= William King (poet) =

English poet

William King (1663–1712) was an English poet.

==Life==
Born in London, England, the son of Ezekiel King, he was related to the family of Edward Hyde, 1st Earl of Clarendon. From Westminster School, where he was a scholar under Richard Busby, at the age of 18, he was elected to Christ Church, Oxford, in 1681. There, he is said to have dedicated himself completely to his studies. Reportedly, after eight years, he had read over 22,000 books and manuscripts, a figure reduced to about 7,000 in seven years by Thomas Young.

In 1688, he graduated with an M.A. Taking up the civil law, he became a doctor in 1692 and was admitted as an advocate at Doctors' Commons. In 1702, having moved to Ireland, he was made Judge of the Admiralty, Commissioner of the Prizes, Keeper of the Records in Birmingham's Tower, and Vicar-General to Narcissus Marsh, the primate.

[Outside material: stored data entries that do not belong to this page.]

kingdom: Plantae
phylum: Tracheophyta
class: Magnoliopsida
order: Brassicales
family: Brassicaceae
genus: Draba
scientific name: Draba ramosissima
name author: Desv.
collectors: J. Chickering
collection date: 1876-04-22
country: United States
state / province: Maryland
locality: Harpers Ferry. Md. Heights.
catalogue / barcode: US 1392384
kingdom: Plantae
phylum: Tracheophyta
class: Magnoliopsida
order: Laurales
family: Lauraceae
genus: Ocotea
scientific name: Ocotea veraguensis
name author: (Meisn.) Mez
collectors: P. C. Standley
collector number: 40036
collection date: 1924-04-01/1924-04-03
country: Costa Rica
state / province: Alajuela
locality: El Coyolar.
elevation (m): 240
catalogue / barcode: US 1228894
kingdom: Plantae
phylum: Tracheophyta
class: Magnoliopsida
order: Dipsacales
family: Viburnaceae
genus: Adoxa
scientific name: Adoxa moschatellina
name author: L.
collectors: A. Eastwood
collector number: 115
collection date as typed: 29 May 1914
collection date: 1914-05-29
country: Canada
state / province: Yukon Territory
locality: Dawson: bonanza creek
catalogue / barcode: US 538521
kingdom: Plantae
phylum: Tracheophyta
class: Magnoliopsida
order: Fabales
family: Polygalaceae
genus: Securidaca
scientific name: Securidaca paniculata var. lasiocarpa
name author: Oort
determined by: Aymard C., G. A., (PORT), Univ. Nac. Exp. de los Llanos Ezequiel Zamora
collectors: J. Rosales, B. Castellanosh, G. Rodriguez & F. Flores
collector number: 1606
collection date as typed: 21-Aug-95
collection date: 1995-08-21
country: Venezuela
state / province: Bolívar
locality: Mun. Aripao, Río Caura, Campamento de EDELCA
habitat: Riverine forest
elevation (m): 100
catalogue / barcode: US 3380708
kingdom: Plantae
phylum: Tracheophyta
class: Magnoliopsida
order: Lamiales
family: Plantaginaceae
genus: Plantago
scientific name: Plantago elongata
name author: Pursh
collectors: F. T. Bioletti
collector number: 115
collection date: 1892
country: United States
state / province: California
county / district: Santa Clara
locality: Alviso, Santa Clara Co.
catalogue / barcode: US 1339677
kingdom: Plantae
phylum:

King found a friend in Anthony Upton, one of the High Court judges, who had a house called Mountown, near Dublin, where King frequently stayed. Both men were severely criticised by their political opponents for neglecting their official duties; it was said that they had no ambition but to live out their days in rural retirement.

In 1708, when Lord Wharton was sent to govern Ireland, the King returned to London.

In 1710, he became a supporter of the High Church party, on the side of Henry Sacheverell, and was supposed to have had some part in setting up The Examiner. He was suspicious of the operations of Whiggism, and he criticised White Kennet's adulatory sermon at the funeral of the Duke of Devonshire.

In the autumn of 1712, King's health declined, and he died on Christmas Day.

==Works==
In 1688, King published Reflections upon Mons Varillas's History of Heresy, written with Edward Hannes, a confutation of Antoine Varillas's account of John Wycliffe. He had already made some translations from the French language and written some humorous and satirical pieces

In 1694, Molesworth published his Account of Denmark, in which he treated the Danes and their monarch with great contempt. This book offended Prince George of Denmark, the consort of Queen Anne, and the Danish Minister protested and King responded back in a counter pamphlet, Animadversions on the Pretended Account of Denmark accusing Moleswoth while he was ambassador of poaching on royal estates and drivign down a road exclusively reserved for the Danish King. Much of the material was supplied by Mogens Skeel the Danish ambassador and Prince George obtained an appointment for King as secretary to the Princess Anne.

In 1699, he published A Journey to London, following the method of Dr. Martin Lister, who had published A Journey to Paris. And in 1700, he satirised the Royal Society—or at least, Sir Hans Sloane, their president—in two dialogues entitled The Transactioner. At Mountown, the home of his friend Mr Justice Upton, he wrote the poem Mully of Mountown.

Back in London, King published some essays called Useful Transactions, including Voyage to the Island of Cajamai. He then wrote the Art of Love, a poem, and in 1709 he imitated Horace in an Art of Cookery, which he published with some letters to Lister. The same year he published three issues of philosophical parodies under the title Useful Transactions in Philosophy and Other Sorts of Learning. The History of the Heathen Gods, a book composed for schools, was written in 1711. The same year, he published Rufinus, a historical essay and a political poem on the Duke of Marlborough and his adherents.